Unless you’ve dealt with infertility firsthand, it can be really hard to understand and relate. Some of our friends know what it feels like to struggle with conception, but then have been able to achieve pregnancy without medical assistance.
With my husband’s condition, we will never get pregnant without IVF. Many people don’t know what that feels like. If I had a dollar for every time I’ve been asked about my feelings on adoption, or if there was any other alternatives to IVF, I would be fairly rich at this point. Heck, maybe I’d even have enough money to pay for IVF!
I read recently going through the process of IVF puts you and your partner in crisis mode. There are unknowns, fears, and new decisions around every turn. There’s the constant battle to make the best choice for you and for your family. It can be daunting, isolating, and just frankly overwhelming. Then add the physical component to all of that. Your body is going through additional hormones, and there’s an extreme sense of pressure to do it all right so that you are able to achieve success.

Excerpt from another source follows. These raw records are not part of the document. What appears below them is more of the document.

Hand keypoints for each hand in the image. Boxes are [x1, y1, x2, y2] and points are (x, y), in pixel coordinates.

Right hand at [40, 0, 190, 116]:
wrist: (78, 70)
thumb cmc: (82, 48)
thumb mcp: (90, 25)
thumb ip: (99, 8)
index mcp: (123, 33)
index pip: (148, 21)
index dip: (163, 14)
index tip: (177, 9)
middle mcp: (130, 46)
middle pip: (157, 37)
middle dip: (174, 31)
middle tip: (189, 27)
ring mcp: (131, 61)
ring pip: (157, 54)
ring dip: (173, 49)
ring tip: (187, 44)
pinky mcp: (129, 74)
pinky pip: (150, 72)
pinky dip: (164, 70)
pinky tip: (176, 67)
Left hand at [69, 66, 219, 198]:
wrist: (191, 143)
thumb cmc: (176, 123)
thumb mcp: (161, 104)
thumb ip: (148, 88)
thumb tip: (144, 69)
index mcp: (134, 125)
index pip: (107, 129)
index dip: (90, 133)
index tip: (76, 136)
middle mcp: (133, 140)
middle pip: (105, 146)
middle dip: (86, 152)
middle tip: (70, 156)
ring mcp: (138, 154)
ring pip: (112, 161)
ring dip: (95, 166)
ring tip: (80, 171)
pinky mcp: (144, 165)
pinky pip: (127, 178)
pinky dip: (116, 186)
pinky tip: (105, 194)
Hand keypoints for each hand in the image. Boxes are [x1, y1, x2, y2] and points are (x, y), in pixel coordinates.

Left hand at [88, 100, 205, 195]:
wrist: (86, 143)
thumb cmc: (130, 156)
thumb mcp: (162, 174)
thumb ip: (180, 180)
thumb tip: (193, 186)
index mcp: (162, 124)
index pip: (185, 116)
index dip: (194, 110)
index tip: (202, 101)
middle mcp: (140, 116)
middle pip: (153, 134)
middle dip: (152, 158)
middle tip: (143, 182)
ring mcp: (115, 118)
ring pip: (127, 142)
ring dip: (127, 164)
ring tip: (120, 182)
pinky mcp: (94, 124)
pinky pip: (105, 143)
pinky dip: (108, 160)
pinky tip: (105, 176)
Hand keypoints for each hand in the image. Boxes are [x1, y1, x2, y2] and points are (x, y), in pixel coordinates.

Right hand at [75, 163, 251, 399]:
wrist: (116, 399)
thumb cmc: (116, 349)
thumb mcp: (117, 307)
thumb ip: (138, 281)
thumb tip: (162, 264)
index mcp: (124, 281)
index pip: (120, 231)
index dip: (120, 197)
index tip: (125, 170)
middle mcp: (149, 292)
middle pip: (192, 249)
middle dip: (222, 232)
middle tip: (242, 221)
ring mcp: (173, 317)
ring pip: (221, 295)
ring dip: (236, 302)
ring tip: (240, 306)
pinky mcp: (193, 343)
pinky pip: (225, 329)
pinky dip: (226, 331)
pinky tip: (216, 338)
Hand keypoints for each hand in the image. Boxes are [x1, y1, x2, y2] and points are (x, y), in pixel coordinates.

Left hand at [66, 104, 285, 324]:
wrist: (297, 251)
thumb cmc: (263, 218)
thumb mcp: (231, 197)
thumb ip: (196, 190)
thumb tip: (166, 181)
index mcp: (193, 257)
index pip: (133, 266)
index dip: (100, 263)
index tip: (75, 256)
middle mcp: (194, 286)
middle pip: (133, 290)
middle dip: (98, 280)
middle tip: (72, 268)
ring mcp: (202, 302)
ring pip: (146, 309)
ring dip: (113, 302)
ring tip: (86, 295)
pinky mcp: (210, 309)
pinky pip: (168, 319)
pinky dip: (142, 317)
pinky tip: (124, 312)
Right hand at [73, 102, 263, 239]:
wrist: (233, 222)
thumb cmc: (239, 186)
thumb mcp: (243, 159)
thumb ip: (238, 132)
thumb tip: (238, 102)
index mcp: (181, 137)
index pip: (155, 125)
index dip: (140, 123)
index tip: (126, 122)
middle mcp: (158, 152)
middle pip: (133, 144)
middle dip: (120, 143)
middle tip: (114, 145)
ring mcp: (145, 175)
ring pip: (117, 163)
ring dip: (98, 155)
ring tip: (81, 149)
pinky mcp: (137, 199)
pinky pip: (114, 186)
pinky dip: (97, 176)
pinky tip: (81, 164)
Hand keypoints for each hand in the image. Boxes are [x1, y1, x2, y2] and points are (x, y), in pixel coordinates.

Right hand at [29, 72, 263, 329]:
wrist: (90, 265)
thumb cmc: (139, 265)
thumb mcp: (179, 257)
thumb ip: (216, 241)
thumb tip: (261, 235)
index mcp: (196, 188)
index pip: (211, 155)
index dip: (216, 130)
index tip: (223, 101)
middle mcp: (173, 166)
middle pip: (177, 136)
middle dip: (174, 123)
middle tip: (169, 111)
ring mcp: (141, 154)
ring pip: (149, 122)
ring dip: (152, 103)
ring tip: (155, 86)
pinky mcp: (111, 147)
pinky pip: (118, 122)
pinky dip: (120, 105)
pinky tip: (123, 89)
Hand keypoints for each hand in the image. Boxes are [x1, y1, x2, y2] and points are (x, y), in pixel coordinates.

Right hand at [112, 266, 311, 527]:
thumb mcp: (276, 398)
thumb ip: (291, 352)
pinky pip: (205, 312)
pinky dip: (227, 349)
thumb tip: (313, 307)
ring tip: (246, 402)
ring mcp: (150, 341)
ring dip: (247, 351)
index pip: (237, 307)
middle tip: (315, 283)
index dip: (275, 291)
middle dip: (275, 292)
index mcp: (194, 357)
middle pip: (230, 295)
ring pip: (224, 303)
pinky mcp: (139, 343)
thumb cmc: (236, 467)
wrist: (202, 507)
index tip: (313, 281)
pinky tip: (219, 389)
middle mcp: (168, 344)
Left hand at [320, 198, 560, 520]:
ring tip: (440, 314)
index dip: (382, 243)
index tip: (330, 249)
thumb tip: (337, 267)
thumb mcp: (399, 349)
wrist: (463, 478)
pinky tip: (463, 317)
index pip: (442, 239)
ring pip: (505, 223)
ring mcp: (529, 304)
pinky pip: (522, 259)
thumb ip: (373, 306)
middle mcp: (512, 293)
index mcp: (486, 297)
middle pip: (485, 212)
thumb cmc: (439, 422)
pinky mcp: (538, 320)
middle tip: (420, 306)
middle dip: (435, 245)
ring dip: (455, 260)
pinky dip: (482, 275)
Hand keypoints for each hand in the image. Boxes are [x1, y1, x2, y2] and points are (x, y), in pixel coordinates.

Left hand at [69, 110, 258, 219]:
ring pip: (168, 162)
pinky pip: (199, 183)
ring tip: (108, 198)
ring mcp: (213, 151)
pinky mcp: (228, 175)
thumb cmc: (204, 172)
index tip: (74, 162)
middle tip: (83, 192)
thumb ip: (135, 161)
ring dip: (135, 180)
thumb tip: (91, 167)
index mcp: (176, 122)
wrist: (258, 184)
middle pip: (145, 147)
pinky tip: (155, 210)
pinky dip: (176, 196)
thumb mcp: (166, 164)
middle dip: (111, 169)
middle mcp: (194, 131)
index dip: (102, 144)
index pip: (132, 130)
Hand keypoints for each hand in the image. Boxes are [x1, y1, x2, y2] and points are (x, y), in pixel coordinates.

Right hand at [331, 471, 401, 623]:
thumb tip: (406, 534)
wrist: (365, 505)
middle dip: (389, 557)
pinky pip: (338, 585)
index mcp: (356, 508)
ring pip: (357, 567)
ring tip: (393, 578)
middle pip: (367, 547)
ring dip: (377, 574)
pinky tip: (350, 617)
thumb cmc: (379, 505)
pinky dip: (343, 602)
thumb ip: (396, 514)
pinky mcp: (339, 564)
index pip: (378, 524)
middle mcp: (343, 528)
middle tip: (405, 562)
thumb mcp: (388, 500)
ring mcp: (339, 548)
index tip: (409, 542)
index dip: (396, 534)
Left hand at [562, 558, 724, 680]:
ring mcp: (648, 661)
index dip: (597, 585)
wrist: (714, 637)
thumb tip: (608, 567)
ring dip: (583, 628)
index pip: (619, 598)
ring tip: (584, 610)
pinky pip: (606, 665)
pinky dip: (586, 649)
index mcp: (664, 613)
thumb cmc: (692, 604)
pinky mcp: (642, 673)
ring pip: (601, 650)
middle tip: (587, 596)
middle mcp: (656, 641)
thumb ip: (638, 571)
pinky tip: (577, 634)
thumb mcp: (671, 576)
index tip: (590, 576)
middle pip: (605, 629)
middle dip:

Do you ever feel completely isolated by being an IVF patient? There are few people in my life who I feel completely supported by right now. Obviously my husband is at the top of this list. Next, would have to be one of my more senior coworkers. My immediate family is unaware of our journey because certain members probably wouldn’t be able to handle it. It’s a blessing for us and for them to keep it private. We feel much more relaxed without their involvement.
Being in the blogosphere, I’ve found a great sense of relief by reading everyone’s journeys. It makes me feel like we’re not alone. There are many people out there who are going to the IVF process, just like us. Reading the success stories helps keeps hope alive.
Yesterday I found out that my OBGYN conceived twins through IVF. I was in her office for my annual pap, and told her Chris and I are about to start the process. She was so excited and so unbelievably supportive. She said she and her husband went through treatments for two years and then finally decided on IVF. It was so amazing to feel like my doctor understands what we’re going through. It will be awesome when we’re transferred back to her care someday.